EXERCISE DESCRIPTION:
Below are the records; pull every line that includes "Right".

[Saved entries]
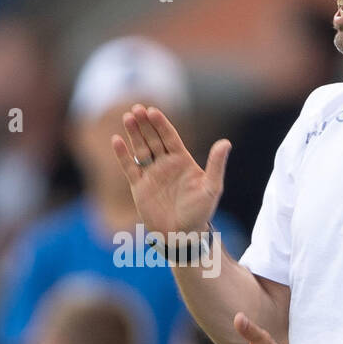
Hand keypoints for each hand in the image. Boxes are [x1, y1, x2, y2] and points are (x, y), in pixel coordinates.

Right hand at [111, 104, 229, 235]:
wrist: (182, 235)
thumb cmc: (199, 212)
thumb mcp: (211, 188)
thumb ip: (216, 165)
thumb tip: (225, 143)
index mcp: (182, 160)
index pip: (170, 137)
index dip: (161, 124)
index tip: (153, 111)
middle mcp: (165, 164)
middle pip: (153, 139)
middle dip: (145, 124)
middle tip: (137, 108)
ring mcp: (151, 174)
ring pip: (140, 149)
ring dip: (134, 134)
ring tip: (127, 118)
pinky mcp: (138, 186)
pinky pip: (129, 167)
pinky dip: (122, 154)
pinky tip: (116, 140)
==
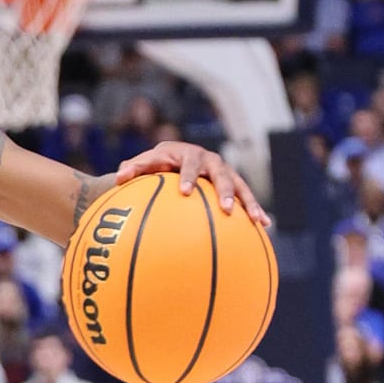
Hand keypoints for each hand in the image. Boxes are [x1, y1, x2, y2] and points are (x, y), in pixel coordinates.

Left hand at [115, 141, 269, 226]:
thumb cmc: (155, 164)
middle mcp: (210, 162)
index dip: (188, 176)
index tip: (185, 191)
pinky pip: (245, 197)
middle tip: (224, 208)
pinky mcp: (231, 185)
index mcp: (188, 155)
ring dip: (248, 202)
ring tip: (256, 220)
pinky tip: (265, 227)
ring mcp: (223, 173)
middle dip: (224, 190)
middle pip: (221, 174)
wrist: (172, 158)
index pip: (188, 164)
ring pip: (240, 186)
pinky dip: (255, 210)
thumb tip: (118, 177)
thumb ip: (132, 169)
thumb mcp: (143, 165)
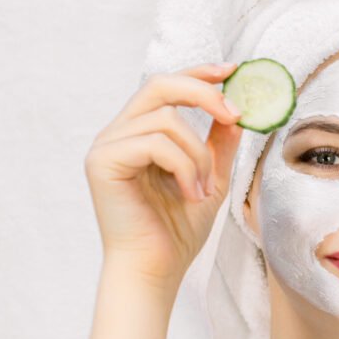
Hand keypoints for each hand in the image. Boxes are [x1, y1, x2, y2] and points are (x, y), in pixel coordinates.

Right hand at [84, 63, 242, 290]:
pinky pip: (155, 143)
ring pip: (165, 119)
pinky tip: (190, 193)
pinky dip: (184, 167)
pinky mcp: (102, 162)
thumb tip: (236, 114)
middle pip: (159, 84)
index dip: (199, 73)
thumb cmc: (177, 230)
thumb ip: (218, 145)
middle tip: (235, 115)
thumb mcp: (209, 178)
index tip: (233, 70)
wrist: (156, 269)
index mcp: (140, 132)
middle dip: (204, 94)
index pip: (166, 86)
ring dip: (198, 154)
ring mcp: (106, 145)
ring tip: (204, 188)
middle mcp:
...
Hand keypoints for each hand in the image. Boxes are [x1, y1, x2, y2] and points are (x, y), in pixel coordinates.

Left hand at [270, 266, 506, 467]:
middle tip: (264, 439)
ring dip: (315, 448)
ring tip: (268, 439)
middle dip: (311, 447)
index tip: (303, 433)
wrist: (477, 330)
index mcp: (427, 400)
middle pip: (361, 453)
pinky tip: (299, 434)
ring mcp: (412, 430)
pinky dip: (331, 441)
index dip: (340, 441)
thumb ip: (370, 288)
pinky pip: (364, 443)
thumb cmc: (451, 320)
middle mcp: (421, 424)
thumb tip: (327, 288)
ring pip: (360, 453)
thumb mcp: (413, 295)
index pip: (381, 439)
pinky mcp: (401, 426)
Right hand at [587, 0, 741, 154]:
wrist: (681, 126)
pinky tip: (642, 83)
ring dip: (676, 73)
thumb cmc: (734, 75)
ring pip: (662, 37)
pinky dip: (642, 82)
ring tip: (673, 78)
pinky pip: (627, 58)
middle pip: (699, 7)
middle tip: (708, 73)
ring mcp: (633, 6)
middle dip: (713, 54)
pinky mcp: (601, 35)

EXERCISE ANSWER:
Right hand at [111, 104, 229, 235]:
Right hand at [84, 63, 242, 290]:
Right hand at [587, 0, 741, 154]:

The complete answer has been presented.